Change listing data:

__________________________________________________

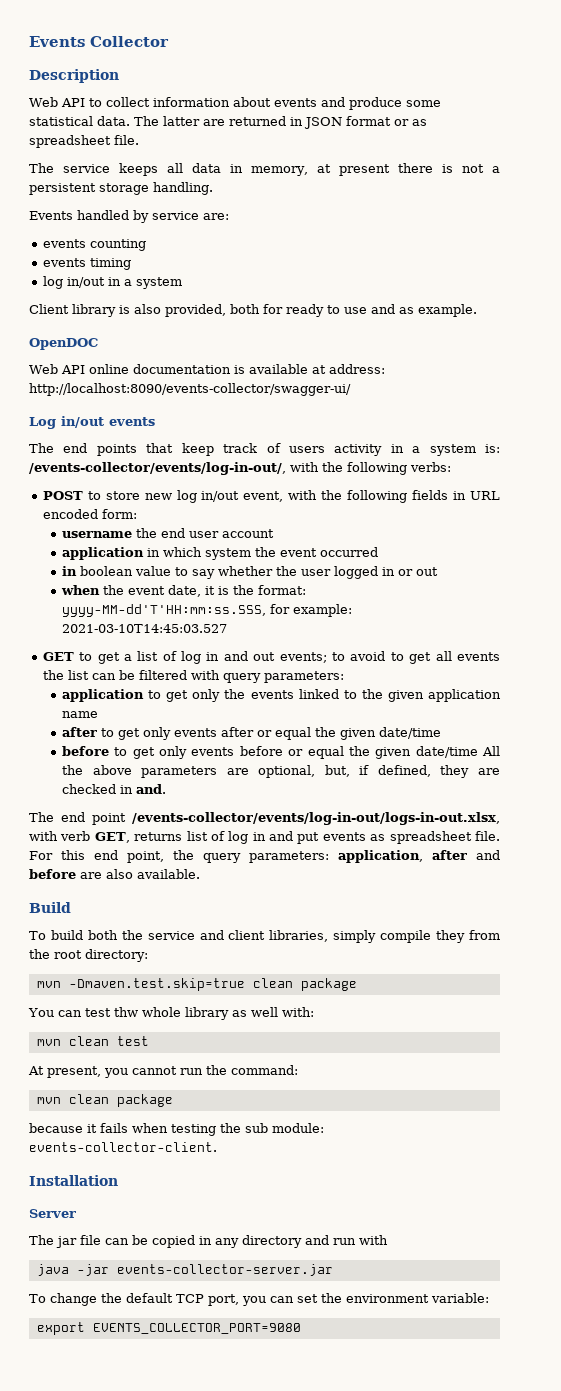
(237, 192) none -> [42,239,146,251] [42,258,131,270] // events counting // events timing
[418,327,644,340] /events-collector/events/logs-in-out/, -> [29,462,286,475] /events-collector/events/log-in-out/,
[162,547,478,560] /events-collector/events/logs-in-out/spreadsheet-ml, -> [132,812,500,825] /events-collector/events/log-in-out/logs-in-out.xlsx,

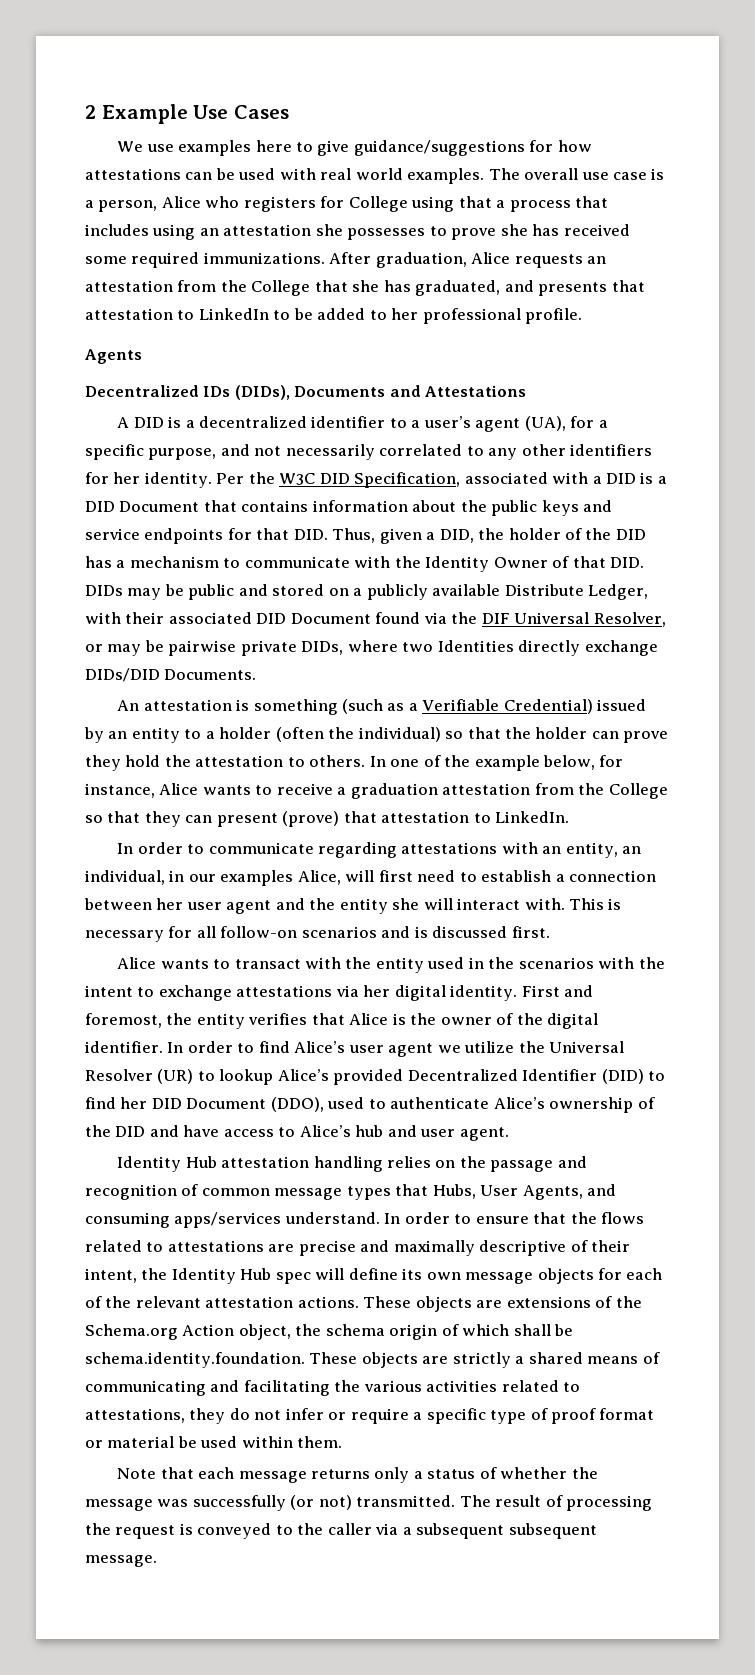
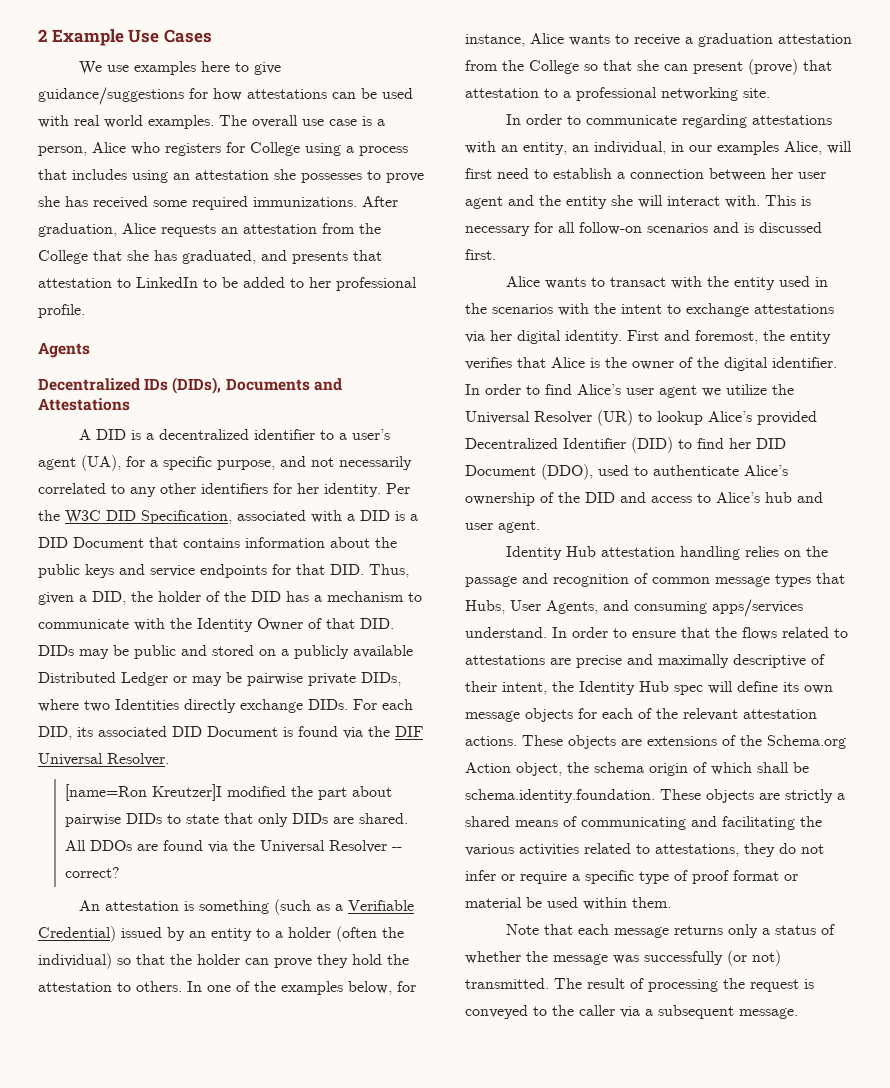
[458,196,492,208] that -> (341, 149) none
[504,584,649,600] [85,612,666,627] Distribute Ledger, with their associated DID Document found via the DIF Universal Resolver, -> [38,672,168,686] Distributed Ledger
[85,668,257,682] DIDs/DID Documents. -> [308,699,413,710] [38,726,423,740] [38,753,169,766] [65,784,393,801] [65,813,409,827] [65,840,403,853] [65,867,121,878] DIDs. For each DID, its associated DID Document is found via the DIF Universal Resolver. // [name=Ron Kreutzer]I modified the part about pairwise DIDs to state that only DIDs are shared. All DDOs are found via the Universal Resolver -- correct?
[474,755,540,771] example -> [281,981,343,995] examples
[144,811,181,827] they -> [637,60,659,71] she
[495,811,570,823] LinkedIn. -> [563,87,770,101] a professional networking site.
[183,1125,220,1137] have -> (646, 497) none
[508,1523,597,1539] subsequent -> (734, 1012) none

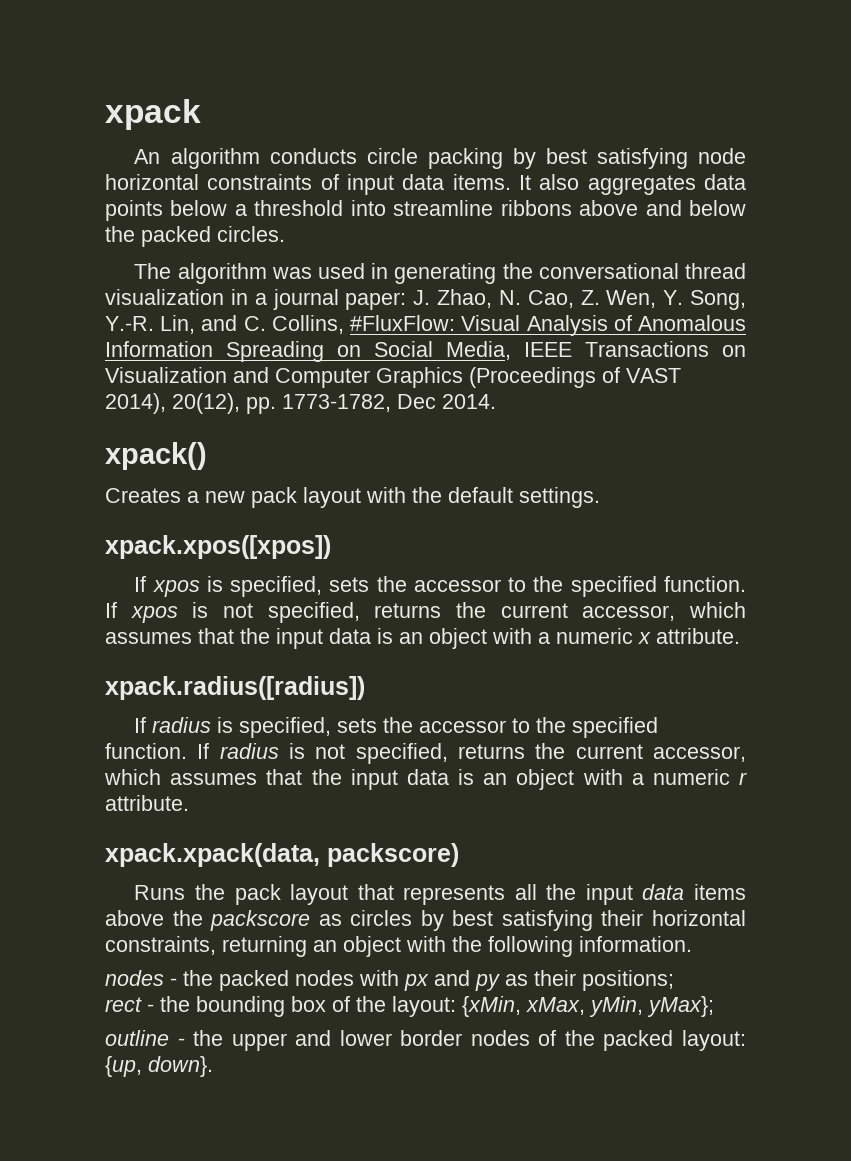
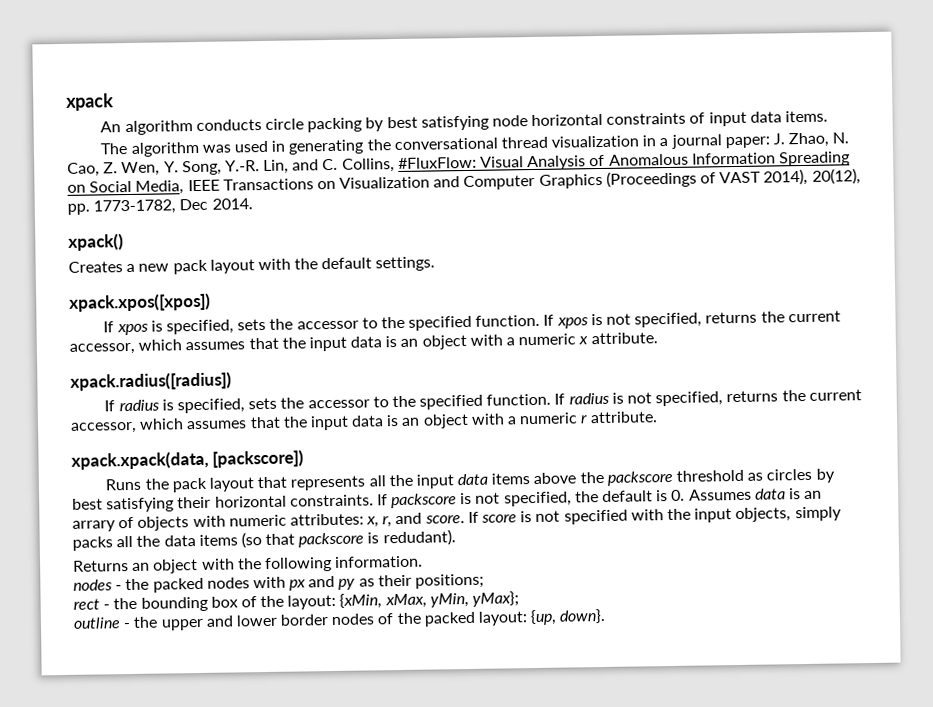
[519,174,746,195] [105,200,747,221] [105,226,285,247] It also aggregates data points below a threshold into streamline ribbons above and below the packed circles. -> (828, 116) none
[327,843,459,867] packscore) -> [212,449,305,468] [packscore])
(311, 920) none -> [675,469,744,482] threshold
[105,936,307,957] constraints, returning -> [289,488,823,509] [72,506,842,532] [72,529,456,551] [73,560,129,572] constraints. If packscore is not specified, the default is 0. Assumes data is an arrary of objects with numeric attributes: x, r, and score. If score is not specified with the input objects, simply packs all the data items (so that packscore is redudant). // Returns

__________________________________________________

**ACTIVITY:**
The answer must be an exact copy of the records, with no images in it.

**OUTPUT FOR THIS EXERCISE:**
(237, 192) none -> [42,239,146,251] [42,258,131,270] // events counting // events timing
[418,327,644,340] /events-collector/events/logs-in-out/, -> [29,462,286,475] /events-collector/events/log-in-out/,
[162,547,478,560] /events-collector/events/logs-in-out/spreadsheet-ml, -> [132,812,500,825] /events-collector/events/log-in-out/logs-in-out.xlsx,

[458,196,492,208] that -> (341, 149) none
[504,584,649,600] [85,612,666,627] Distribute Ledger, with their associated DID Document found via the DIF Universal Resolver, -> [38,672,168,686] Distributed Ledger
[85,668,257,682] DIDs/DID Documents. -> [308,699,413,710] [38,726,423,740] [38,753,169,766] [65,784,393,801] [65,813,409,827] [65,840,403,853] [65,867,121,878] DIDs. For each DID, its associated DID Document is found via the DIF Universal Resolver. // [name=Ron Kreutzer]I modified the part about pairwise DIDs to state that only DIDs are shared. All DDOs are found via the Universal Resolver -- correct?
[474,755,540,771] example -> [281,981,343,995] examples
[144,811,181,827] they -> [637,60,659,71] she
[495,811,570,823] LinkedIn. -> [563,87,770,101] a professional networking site.
[183,1125,220,1137] have -> (646, 497) none
[508,1523,597,1539] subsequent -> (734, 1012) none

[519,174,746,195] [105,200,747,221] [105,226,285,247] It also aggregates data points below a threshold into streamline ribbons above and below the packed circles. -> (828, 116) none
[327,843,459,867] packscore) -> [212,449,305,468] [packscore])
(311, 920) none -> [675,469,744,482] threshold
[105,936,307,957] constraints, returning -> [289,488,823,509] [72,506,842,532] [72,529,456,551] [73,560,129,572] constraints. If packscore is not specified, the default is 0. Assumes data is an arrary of objects with numeric attributes: x, r, and score. If score is not specified with the input objects, simply packs all the data items (so that packscore is redudant). // Returns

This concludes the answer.